▶ [WHAT THE EXERCISE ASKS]: Your answer should consist of the line holding "[347,354,501,368] and AGS" and all lines after it to the end of the material, copied exactly.

▶ [RECORDS TO USE]:
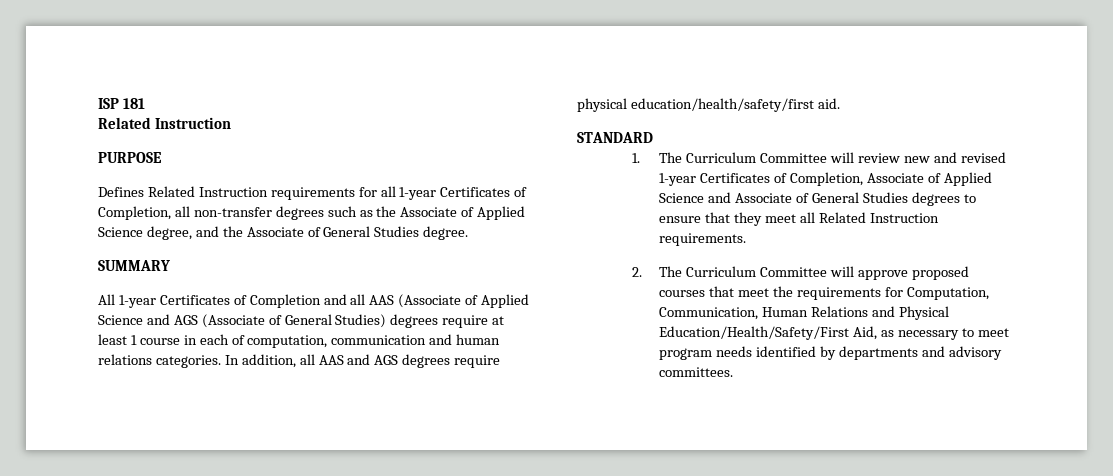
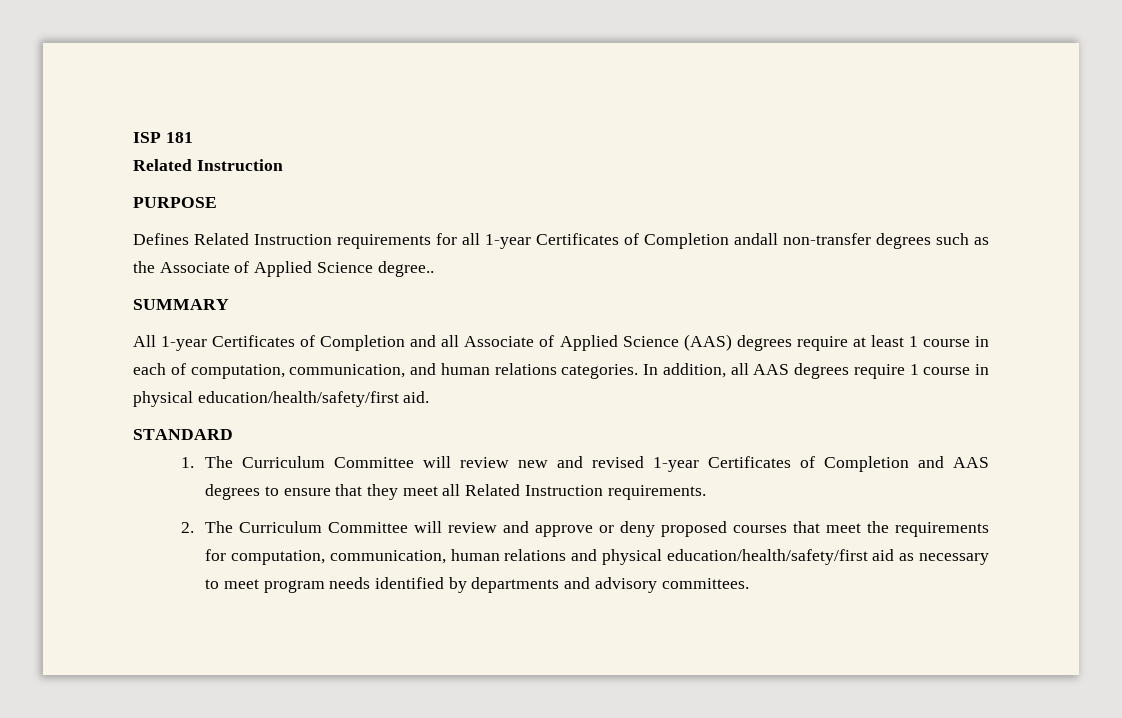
[98,206,190,220] Completion, all -> [644,233,778,249] Completion andall
[146,226,469,240] degree, and the Associate of General Studies degree. -> [377,261,434,277] degree..
[369,294,530,308] [98,314,387,328] AAS (Associate of Applied Science and AGS (Associate of General Studies) -> [464,334,732,351] Associate of Applied Science (AAS)
[331,335,427,345] communication -> [289,364,406,378] communication,
[347,354,501,368] and AGS degrees require -> [794,363,989,379] degrees require 1 course in
[790,172,992,186] [659,192,908,203] Completion, Associate of Applied Science and Associate of General Studies -> [824,456,990,472] Completion and AAS
[858,270,909,280] approve -> [448,521,656,537] review and approve or deny
[906,287,989,300] [659,306,950,320] [659,326,878,340] Computation, Communication, Human Relations and Physical Education/Health/Safety/First Aid, -> [230,549,895,565] computation, communication, human relations and physical education/health/safety/first aid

▶ [RESPONSE TO THIS TASK]:
[347,354,501,368] and AGS degrees require -> [794,363,989,379] degrees require 1 course in
[790,172,992,186] [659,192,908,203] Completion, Associate of Applied Science and Associate of General Studies -> [824,456,990,472] Completion and AAS
[858,270,909,280] approve -> [448,521,656,537] review and approve or deny
[906,287,989,300] [659,306,950,320] [659,326,878,340] Computation, Communication, Human Relations and Physical Education/Health/Safety/First Aid, -> [230,549,895,565] computation, communication, human relations and physical education/health/safety/first aid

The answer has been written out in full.